Дубравин умолк, пытливо поглядывая на Птицына и легонько постукивая кончиками пальцев по краю стола.
— Когда он выехал в Саратов? — спросил Михаил Александрович.
— Двадцать первого, скорым номер пятьдесят девять.
— Все очаги паразитов, — заявил Птицын, — мы обнаружили вдоль линии железной дороги, и это было утром двадцать второго числа.
Михаил Александрович встал и взволнованно прошелся по комнате.
— А расчет их был, конечно, таков, — продолжал он, немного успокоившись: — повторить у нас тот эксперимент, который случайно или нарочно был проделан на полях Блэшипского графства.
— Цель его в данном случае? — спросил Дубравин. — Как вы считаете?
— Полагаю, что политическая сторона дела и без того ясна, — ответил Михаил Александрович. — А сторона биологическая… Тут уж пойдет не «чистая» наука, сторонником которой выставлял себя профессор, а довольно грязная. Бергофф рассчитывал, видимо, что насекомые типа «G.D.», выброшенные в ветреную погоду в нашу степь, быстро распространятся на большом пространстве, уничтожая растительность. Лишившись же растительного покрова, пески под действием ветра придут в движение, соберутся в барханы и пойдут в наступление на железную дорогу, на сады, поля и поселки. Однако то, что было возможным на полях Блэкшипского графства, немыслимо в наших степях. В этом и заключается один из просчетов мистера Бергоффа.
Встав из-за стола, Птицын распахнул окно. В комнату пахнуло ароматом фруктового сада. Михаил Александрович вдохнул полной грудью и продолжал:
— Что произошло с почвой в графстве Блэкшип? Истощенная посевами однолетних растений, часто одних и тех же на протяжении ряда лет, не знающая правильного севооборота, она давно потеряла структурность и оказалась легко подверженной выветриванию. Этим-то и объясняется возникновение «черной бури» в Блэкшипе, после того как паразиты типа «G.D.» уничтожили посевы. У нас же в степях получилась совсем иная картина. Многолетние травы, посеянные нами на песчаных землях полупустыни, не только скрепили своими корнями и корневищами «бродившую» прежде почву и обогатили ее отложениями перегноя, но и придали ей структурность, поэтому, когда паразиты уничтожили на песках растительность, пески не распались, не поднялись на воздух, а оставались на месте, прочно сцепленные мощной корневой системой многолетних трав.
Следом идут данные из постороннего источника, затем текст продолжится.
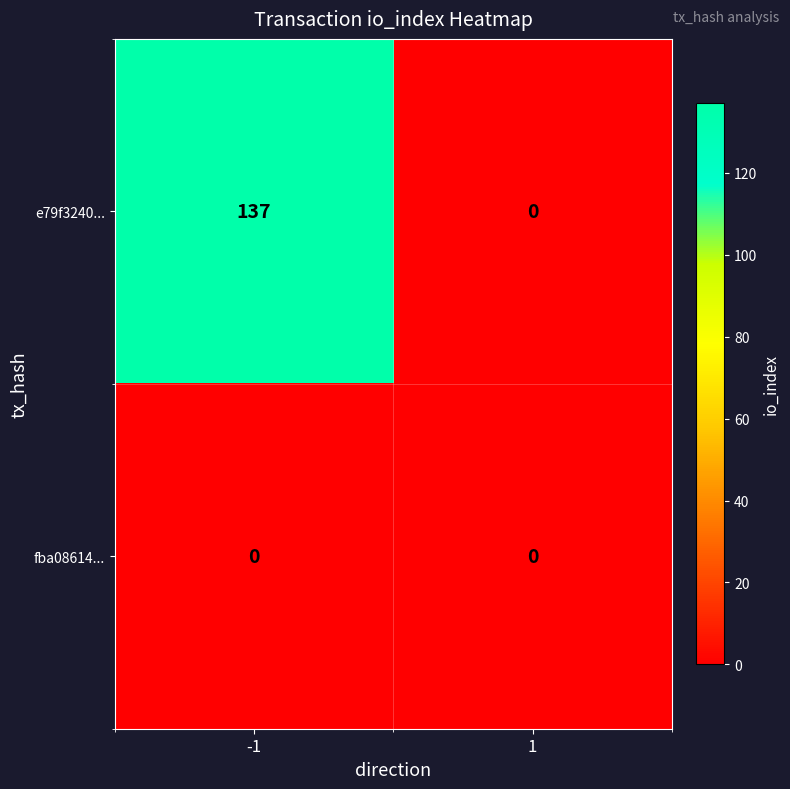

What is the difference between the maximum and minimum values in the e79f3240... series?

137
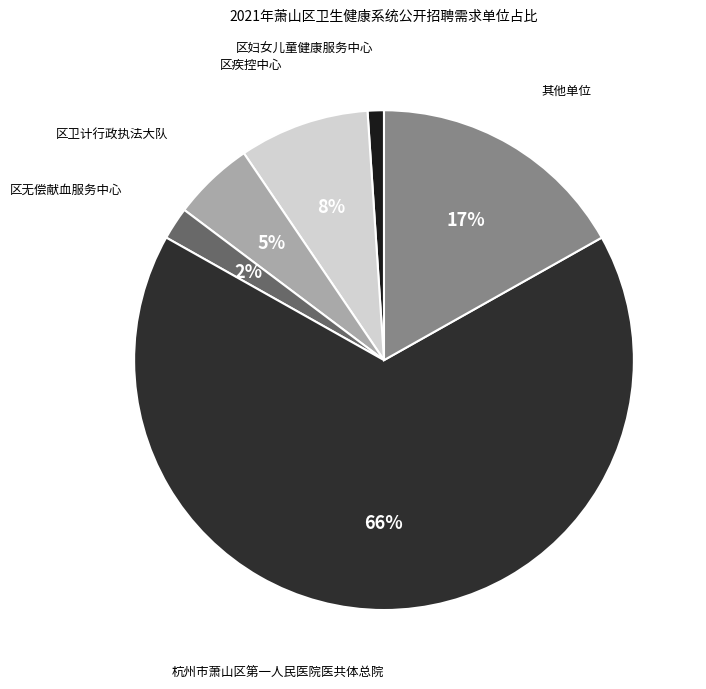

To the nearest percent, what portion does 区无偿献血服务中心 represent?

2%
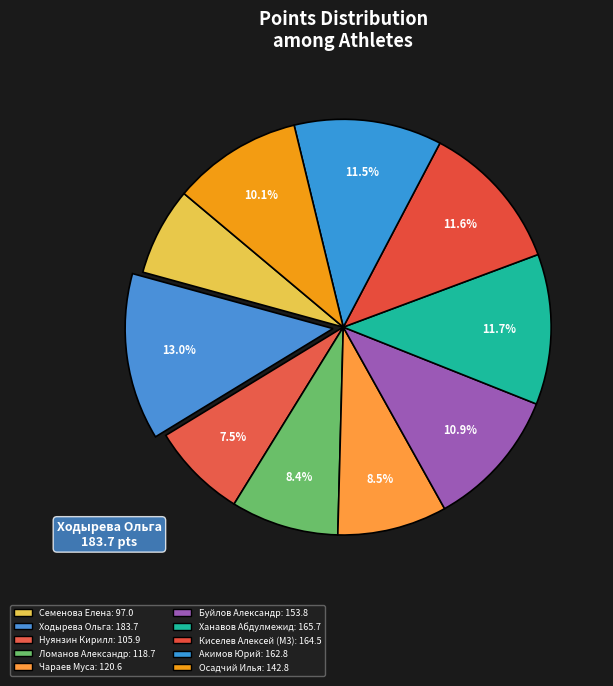

Is there a majority slice in this chart?

No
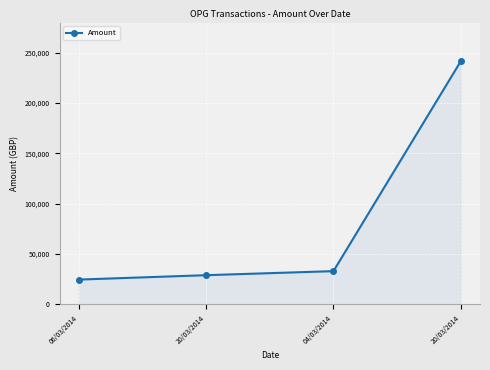

Reading left to right, what are all the values shown in this chart?

06/03/2014=24600.0	20/03/2014=28972.5	04/03/2014=33000.0	20/03/2014=241725.0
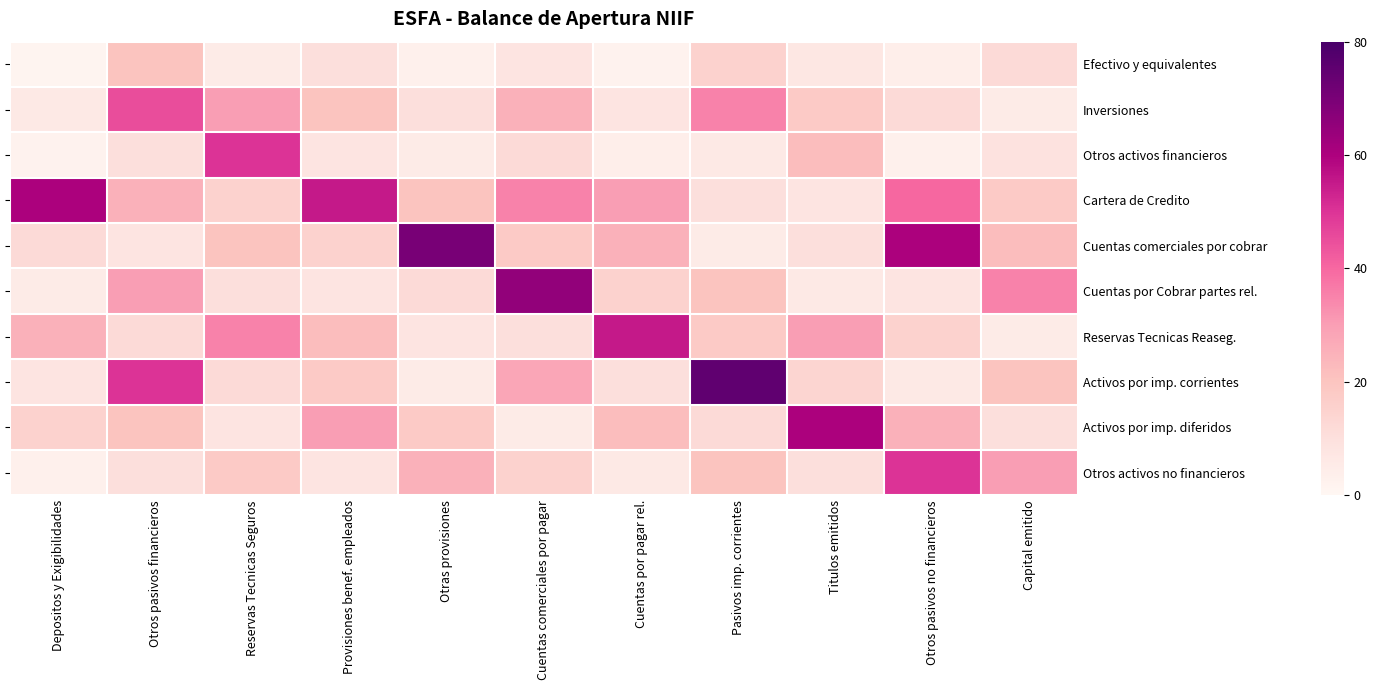

Rank the series at Cuentas por pagar rel. from lowest to highest value.

Efectivo y equivalentes, Otros activos financieros, Otros activos no financieros, Inversiones, Activos por imp. corrientes, Cuentas por Cobrar partes rel., Activos por imp. diferidos, Cuentas comerciales por cobrar, Cartera de Credito, Reservas Tecnicas Reaseg.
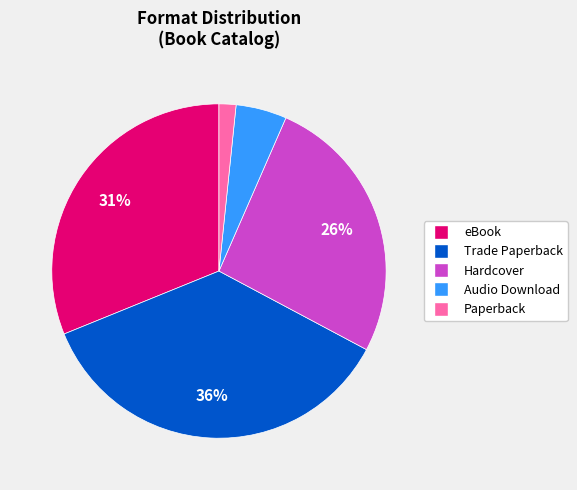

To the nearest percent, what is the average slice percentage?

20%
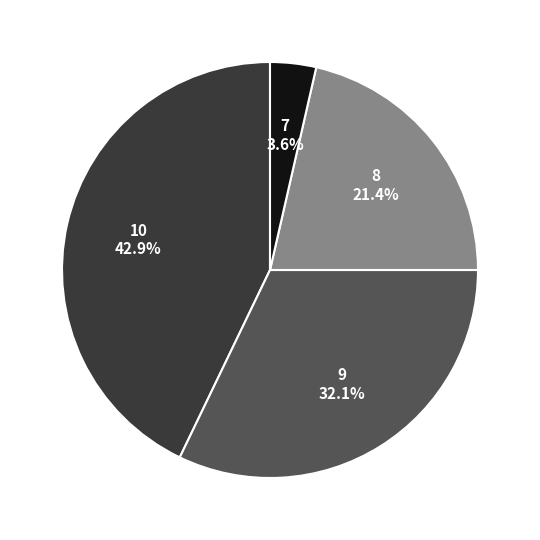

How many segments does this pie chart have?

4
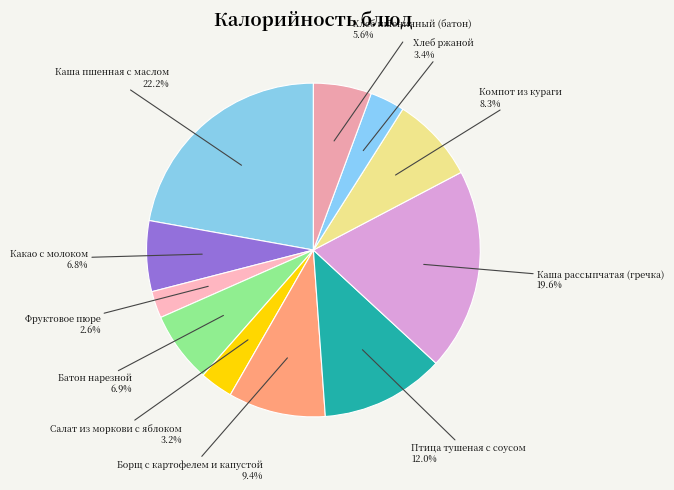

To the nearest percent, what portion does Батон нарезной represent?

7%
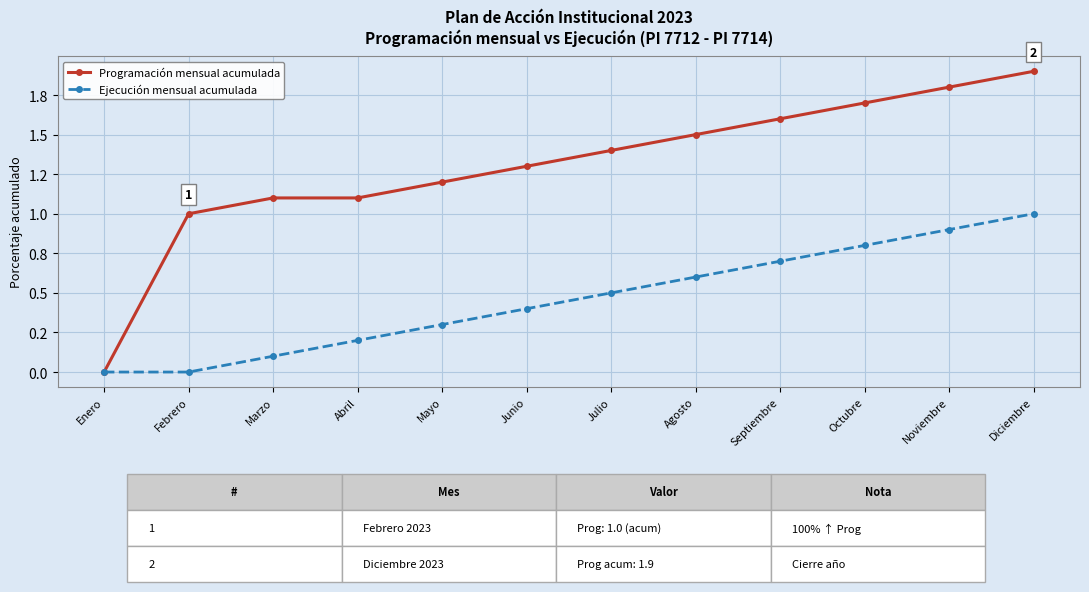

Does the chart have visible grid lines?

Yes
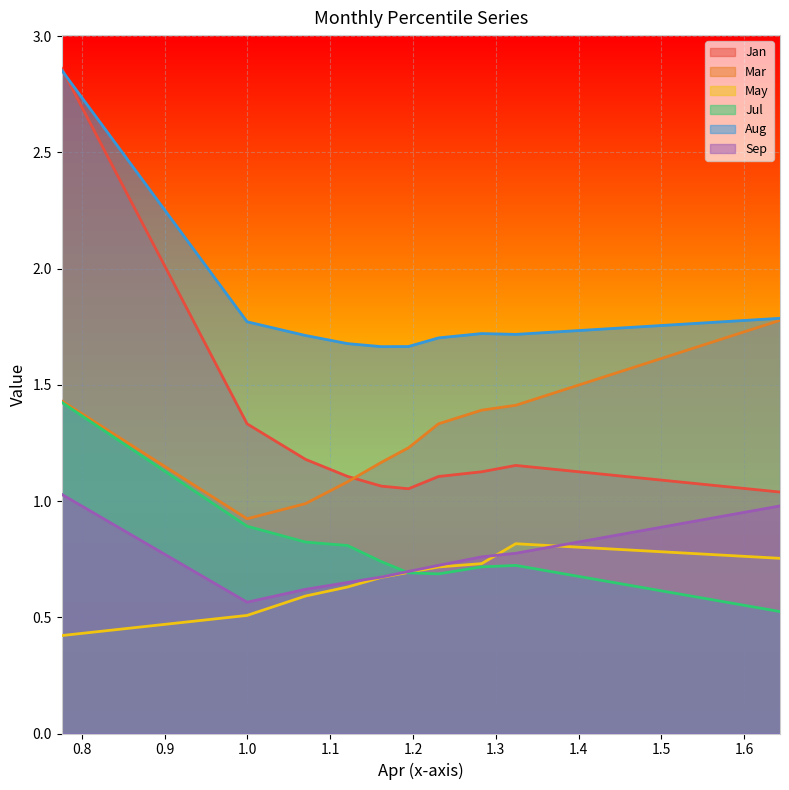

The value of Sep at pct35 is 0.4. True or false?

False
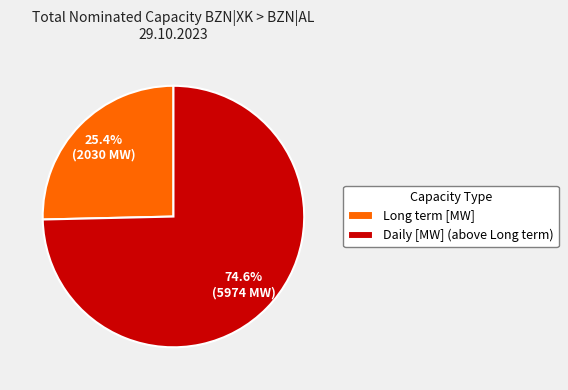

Count the number of slices in the pie.

2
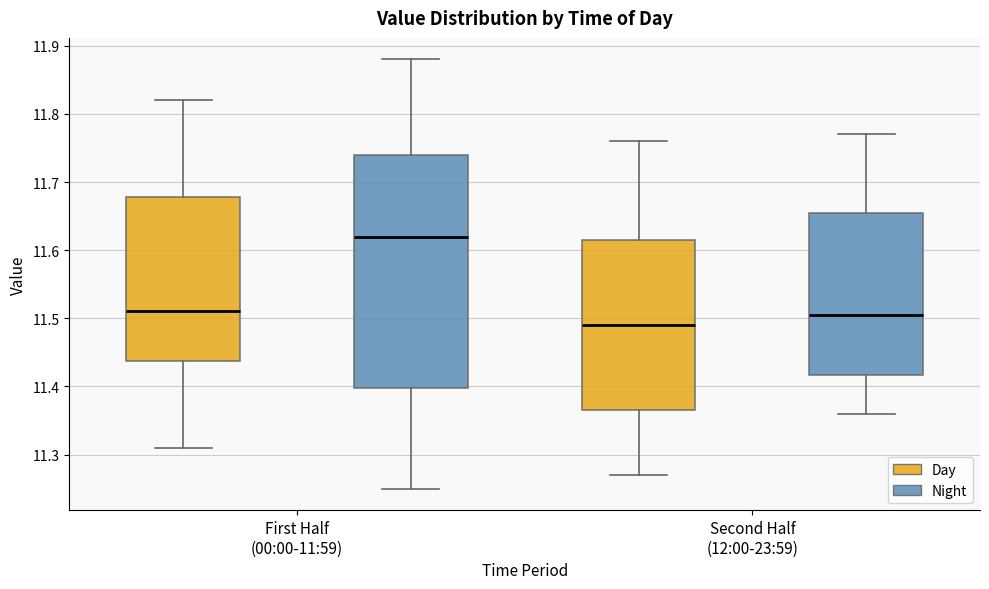

Which box has the highest median line?

First Half (00:00-11:59) (Night)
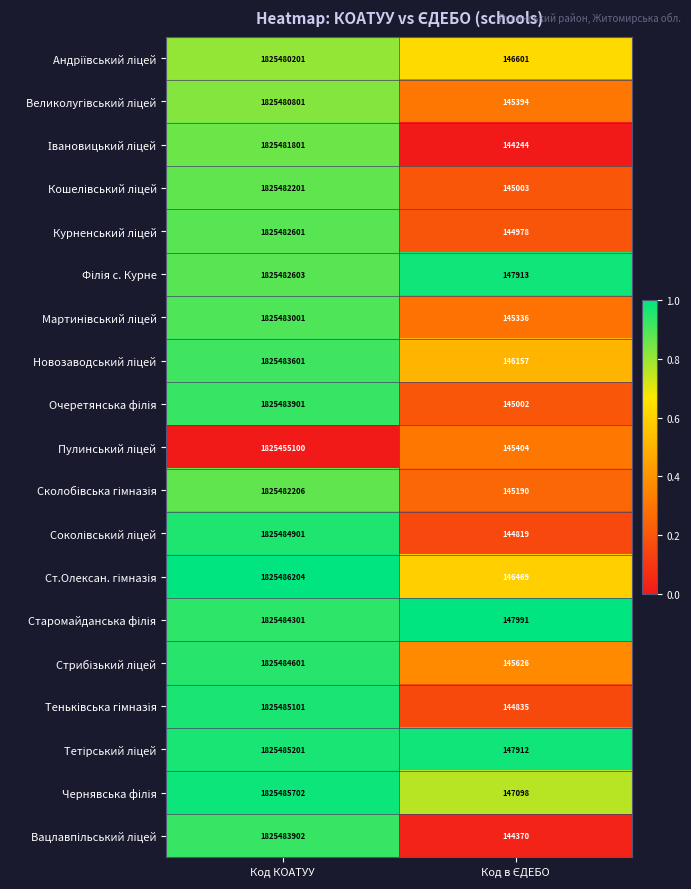

What is the total value across all series at Код КОАТУУ?

34684157930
Это были не те пески — в этом-то ведь дело.
Иван Ильич Дубравин тоже шел к окну и с явным удовольствием слушал Птицына. А Михаил Александрович торжественно закончил:
— Эффект, на который рассчитывал Бергофф, явно не удался, потому что мы, большевики, осуществляя сталинский план преобразования природы, производим не только внешние, но и глубокие качественные изменения нашей земли.
Михаил Александрович повернулся к майору Дубравину и, слегка повысив голос, добавил:
— А второй просчет мистера Бергоффа заключался в том, что он не учел бдительности наших людей веры в свои силы, веры в передовую советскую науку, их умение преодолевать всяческие препятствия, — словом, не учел самого главного — нашей советской действительности! Не понять, видно, нашим врагам, что не остановить им нашего движения вперед ни реакционными идеями, ни диверсиями…
Он уселся на подоконник и невольно залюбовался своими садами, будто увидел их впервые. Смягчились в вечернем свете глубокие морщины на лице старого агролесомелиоратора, вспыхнула в луча ходящего солнца копна его все еще непокорных волос, и показалось от этого, будто исчезла вдруг седина и снова стал он молодым и светловолосым, как в дни далекой молодости.